• Information provided:
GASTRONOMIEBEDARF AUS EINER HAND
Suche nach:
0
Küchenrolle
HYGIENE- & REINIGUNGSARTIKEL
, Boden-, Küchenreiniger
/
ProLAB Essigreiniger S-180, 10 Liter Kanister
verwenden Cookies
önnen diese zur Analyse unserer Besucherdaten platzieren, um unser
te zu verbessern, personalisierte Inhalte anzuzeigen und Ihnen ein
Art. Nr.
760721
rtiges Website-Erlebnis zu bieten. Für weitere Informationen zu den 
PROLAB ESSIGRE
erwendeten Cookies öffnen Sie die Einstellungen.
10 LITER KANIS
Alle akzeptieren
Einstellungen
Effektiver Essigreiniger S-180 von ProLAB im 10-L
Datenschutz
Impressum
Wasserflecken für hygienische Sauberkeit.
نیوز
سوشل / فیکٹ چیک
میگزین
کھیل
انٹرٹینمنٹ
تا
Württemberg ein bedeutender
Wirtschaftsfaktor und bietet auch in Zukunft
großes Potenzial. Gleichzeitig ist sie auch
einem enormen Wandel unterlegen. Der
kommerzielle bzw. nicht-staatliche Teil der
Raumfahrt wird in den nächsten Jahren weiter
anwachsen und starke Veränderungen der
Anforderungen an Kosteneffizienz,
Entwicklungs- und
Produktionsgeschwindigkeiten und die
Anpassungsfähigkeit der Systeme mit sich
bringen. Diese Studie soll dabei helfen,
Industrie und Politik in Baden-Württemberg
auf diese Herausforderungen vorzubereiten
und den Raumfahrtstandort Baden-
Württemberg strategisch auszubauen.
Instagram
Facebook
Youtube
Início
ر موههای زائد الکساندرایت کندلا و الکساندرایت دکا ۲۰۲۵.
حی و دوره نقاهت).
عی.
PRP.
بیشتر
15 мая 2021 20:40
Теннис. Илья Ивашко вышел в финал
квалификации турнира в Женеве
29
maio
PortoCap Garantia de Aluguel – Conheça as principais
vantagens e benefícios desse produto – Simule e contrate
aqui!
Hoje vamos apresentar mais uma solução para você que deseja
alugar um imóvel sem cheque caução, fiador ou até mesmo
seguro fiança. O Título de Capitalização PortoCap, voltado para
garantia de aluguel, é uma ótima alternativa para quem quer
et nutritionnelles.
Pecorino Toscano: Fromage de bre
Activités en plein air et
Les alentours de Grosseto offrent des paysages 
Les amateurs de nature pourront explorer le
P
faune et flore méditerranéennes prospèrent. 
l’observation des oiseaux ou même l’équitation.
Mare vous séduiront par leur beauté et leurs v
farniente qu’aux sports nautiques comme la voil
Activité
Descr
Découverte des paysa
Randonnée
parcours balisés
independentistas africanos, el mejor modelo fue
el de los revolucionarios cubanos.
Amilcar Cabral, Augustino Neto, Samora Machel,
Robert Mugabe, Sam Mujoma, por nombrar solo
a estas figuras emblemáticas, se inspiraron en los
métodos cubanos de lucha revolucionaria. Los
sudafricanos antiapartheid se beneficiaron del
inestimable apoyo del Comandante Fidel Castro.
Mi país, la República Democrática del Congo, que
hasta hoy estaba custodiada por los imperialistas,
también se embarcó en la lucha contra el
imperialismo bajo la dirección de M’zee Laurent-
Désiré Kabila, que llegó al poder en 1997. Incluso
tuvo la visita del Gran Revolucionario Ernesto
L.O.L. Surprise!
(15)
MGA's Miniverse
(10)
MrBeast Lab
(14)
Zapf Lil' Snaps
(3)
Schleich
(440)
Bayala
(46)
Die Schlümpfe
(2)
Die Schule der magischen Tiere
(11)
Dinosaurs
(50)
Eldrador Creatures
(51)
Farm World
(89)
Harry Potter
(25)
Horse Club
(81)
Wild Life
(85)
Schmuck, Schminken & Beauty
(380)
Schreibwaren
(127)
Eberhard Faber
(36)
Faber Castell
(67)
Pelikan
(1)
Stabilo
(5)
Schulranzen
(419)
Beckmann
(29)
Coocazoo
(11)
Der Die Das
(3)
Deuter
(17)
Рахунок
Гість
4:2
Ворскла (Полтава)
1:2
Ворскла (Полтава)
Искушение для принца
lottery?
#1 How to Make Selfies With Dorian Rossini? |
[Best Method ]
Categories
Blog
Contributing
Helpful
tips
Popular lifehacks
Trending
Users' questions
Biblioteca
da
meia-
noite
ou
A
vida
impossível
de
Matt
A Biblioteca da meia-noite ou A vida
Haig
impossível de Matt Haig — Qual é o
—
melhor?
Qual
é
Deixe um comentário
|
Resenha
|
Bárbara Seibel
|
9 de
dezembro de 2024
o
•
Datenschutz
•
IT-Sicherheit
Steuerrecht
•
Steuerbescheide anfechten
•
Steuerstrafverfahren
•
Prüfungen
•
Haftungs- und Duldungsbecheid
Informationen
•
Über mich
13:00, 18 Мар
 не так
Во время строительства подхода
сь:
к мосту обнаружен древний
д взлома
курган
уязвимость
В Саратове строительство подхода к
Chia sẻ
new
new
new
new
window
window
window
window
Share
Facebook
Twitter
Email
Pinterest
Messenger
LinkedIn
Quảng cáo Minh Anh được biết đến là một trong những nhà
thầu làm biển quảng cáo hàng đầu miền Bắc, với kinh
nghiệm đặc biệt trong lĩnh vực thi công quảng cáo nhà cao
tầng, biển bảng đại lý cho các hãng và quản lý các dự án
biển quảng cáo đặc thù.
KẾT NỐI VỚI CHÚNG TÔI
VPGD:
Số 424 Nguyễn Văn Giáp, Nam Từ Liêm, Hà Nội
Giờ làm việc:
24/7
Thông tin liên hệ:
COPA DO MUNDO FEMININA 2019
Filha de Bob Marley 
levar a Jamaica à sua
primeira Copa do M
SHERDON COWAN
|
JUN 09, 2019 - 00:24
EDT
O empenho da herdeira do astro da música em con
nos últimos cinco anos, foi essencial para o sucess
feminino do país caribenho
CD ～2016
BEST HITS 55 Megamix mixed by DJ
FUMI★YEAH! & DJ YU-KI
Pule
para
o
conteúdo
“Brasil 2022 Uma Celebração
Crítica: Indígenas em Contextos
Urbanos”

• Activity: Reproduce the listing above word for word.

• Task answer:
GASTRONOMIEBEDARF AUS EINER HAND
Suche nach:
0
Küchenrolle
HYGIENE- & REINIGUNGSARTIKEL
, Boden-, Küchenreiniger
/
ProLAB Essigreiniger S-180, 10 Liter Kanister
verwenden Cookies
önnen diese zur Analyse unserer Besucherdaten platzieren, um unser
te zu verbessern, personalisierte Inhalte anzuzeigen und Ihnen ein
Art. Nr.
760721
rtiges Website-Erlebnis zu bieten. Für weitere Informationen zu den 
PROLAB ESSIGRE
erwendeten Cookies öffnen Sie die Einstellungen.
10 LITER KANIS
Alle akzeptieren
Einstellungen
Effektiver Essigreiniger S-180 von ProLAB im 10-L
Datenschutz
Impressum
Wasserflecken für hygienische Sauberkeit.
نیوز
سوشل / فیکٹ چیک
میگزین
کھیل
انٹرٹینمنٹ
تا
Württemberg ein bedeutender
Wirtschaftsfaktor und bietet auch in Zukunft
großes Potenzial. Gleichzeitig ist sie auch
einem enormen Wandel unterlegen. Der
kommerzielle bzw. nicht-staatliche Teil der
Raumfahrt wird in den nächsten Jahren weiter
anwachsen und starke Veränderungen der
Anforderungen an Kosteneffizienz,
Entwicklungs- und
Produktionsgeschwindigkeiten und die
Anpassungsfähigkeit der Systeme mit sich
bringen. Diese Studie soll dabei helfen,
Industrie und Politik in Baden-Württemberg
auf diese Herausforderungen vorzubereiten
und den Raumfahrtstandort Baden-
Württemberg strategisch auszubauen.
Instagram
Facebook
Youtube
Início
ر موههای زائد الکساندرایت کندلا و الکساندرایت دکا ۲۰۲۵.
حی و دوره نقاهت).
عی.
PRP.
بیشتر
15 мая 2021 20:40
Теннис. Илья Ивашко вышел в финал
квалификации турнира в Женеве
29
maio
PortoCap Garantia de Aluguel – Conheça as principais
vantagens e benefícios desse produto – Simule e contrate
aqui!
Hoje vamos apresentar mais uma solução para você que deseja
alugar um imóvel sem cheque caução, fiador ou até mesmo
seguro fiança. O Título de Capitalização PortoCap, voltado para
garantia de aluguel, é uma ótima alternativa para quem quer
et nutritionnelles.
Pecorino Toscano: Fromage de bre
Activités en plein air et
Les alentours de Grosseto offrent des paysages 
Les amateurs de nature pourront explorer le
P
faune et flore méditerranéennes prospèrent. 
l’observation des oiseaux ou même l’équitation.
Mare vous séduiront par leur beauté et leurs v
farniente qu’aux sports nautiques comme la voil
Activité
Descr
Découverte des paysa
Randonnée
parcours balisés
independentistas africanos, el mejor modelo fue
el de los revolucionarios cubanos.
Amilcar Cabral, Augustino Neto, Samora Machel,
Robert Mugabe, Sam Mujoma, por nombrar solo
a estas figuras emblemáticas, se inspiraron en los
métodos cubanos de lucha revolucionaria. Los
sudafricanos antiapartheid se beneficiaron del
inestimable apoyo del Comandante Fidel Castro.
Mi país, la República Democrática del Congo, que
hasta hoy estaba custodiada por los imperialistas,
también se embarcó en la lucha contra el
imperialismo bajo la dirección de M’zee Laurent-
Désiré Kabila, que llegó al poder en 1997. Incluso
tuvo la visita del Gran Revolucionario Ernesto
L.O.L. Surprise!
(15)
MGA's Miniverse
(10)
MrBeast Lab
(14)
Zapf Lil' Snaps
(3)
Schleich
(440)
Bayala
(46)
Die Schlümpfe
(2)
Die Schule der magischen Tiere
(11)
Dinosaurs
(50)
Eldrador Creatures
(51)
Farm World
(89)
Harry Potter
(25)
Horse Club
(81)
Wild Life
(85)
Schmuck, Schminken & Beauty
(380)
Schreibwaren
(127)
Eberhard Faber
(36)
Faber Castell
(67)
Pelikan
(1)
Stabilo
(5)
Schulranzen
(419)
Beckmann
(29)
Coocazoo
(11)
Der Die Das
(3)
Deuter
(17)
Рахунок
Гість
4:2
Ворскла (Полтава)
1:2
Ворскла (Полтава)
Искушение для принца
lottery?
#1 How to Make Selfies With Dorian Rossini? |
[Best Method ]
Categories
Blog
Contributing
Helpful
tips
Popular lifehacks
Trending
Users' questions
Biblioteca
da
meia-
noite
ou
A
vida
impossível
de
Matt
A Biblioteca da meia-noite ou A vida
Haig
impossível de Matt Haig — Qual é o
—
melhor?
Qual
é
Deixe um comentário
|
Resenha
|
Bárbara Seibel
|
9 de
dezembro de 2024
o
•
Datenschutz
•
IT-Sicherheit
Steuerrecht
•
Steuerbescheide anfechten
•
Steuerstrafverfahren
•
Prüfungen
•
Haftungs- und Duldungsbecheid
Informationen
•
Über mich
13:00, 18 Мар
 не так
Во время строительства подхода
сь:
к мосту обнаружен древний
д взлома
курган
уязвимость
В Саратове строительство подхода к
Chia sẻ
new
new
new
new
window
window
window
window
Share
Facebook
Twitter
Email
Pinterest
Messenger
LinkedIn
Quảng cáo Minh Anh được biết đến là một trong những nhà
thầu làm biển quảng cáo hàng đầu miền Bắc, với kinh
nghiệm đặc biệt trong lĩnh vực thi công quảng cáo nhà cao
tầng, biển bảng đại lý cho các hãng và quản lý các dự án
biển quảng cáo đặc thù.
KẾT NỐI VỚI CHÚNG TÔI
VPGD:
Số 424 Nguyễn Văn Giáp, Nam Từ Liêm, Hà Nội
Giờ làm việc:
24/7
Thông tin liên hệ:
COPA DO MUNDO FEMININA 2019
Filha de Bob Marley 
levar a Jamaica à sua
primeira Copa do M
SHERDON COWAN
|
JUN 09, 2019 - 00:24
EDT
O empenho da herdeira do astro da música em con
nos últimos cinco anos, foi essencial para o sucess
feminino do país caribenho
CD ～2016
BEST HITS 55 Megamix mixed by DJ
FUMI★YEAH! & DJ YU-KI
Pule
para
o
conteúdo
“Brasil 2022 Uma Celebração
Crítica: Indígenas em Contextos
Urbanos”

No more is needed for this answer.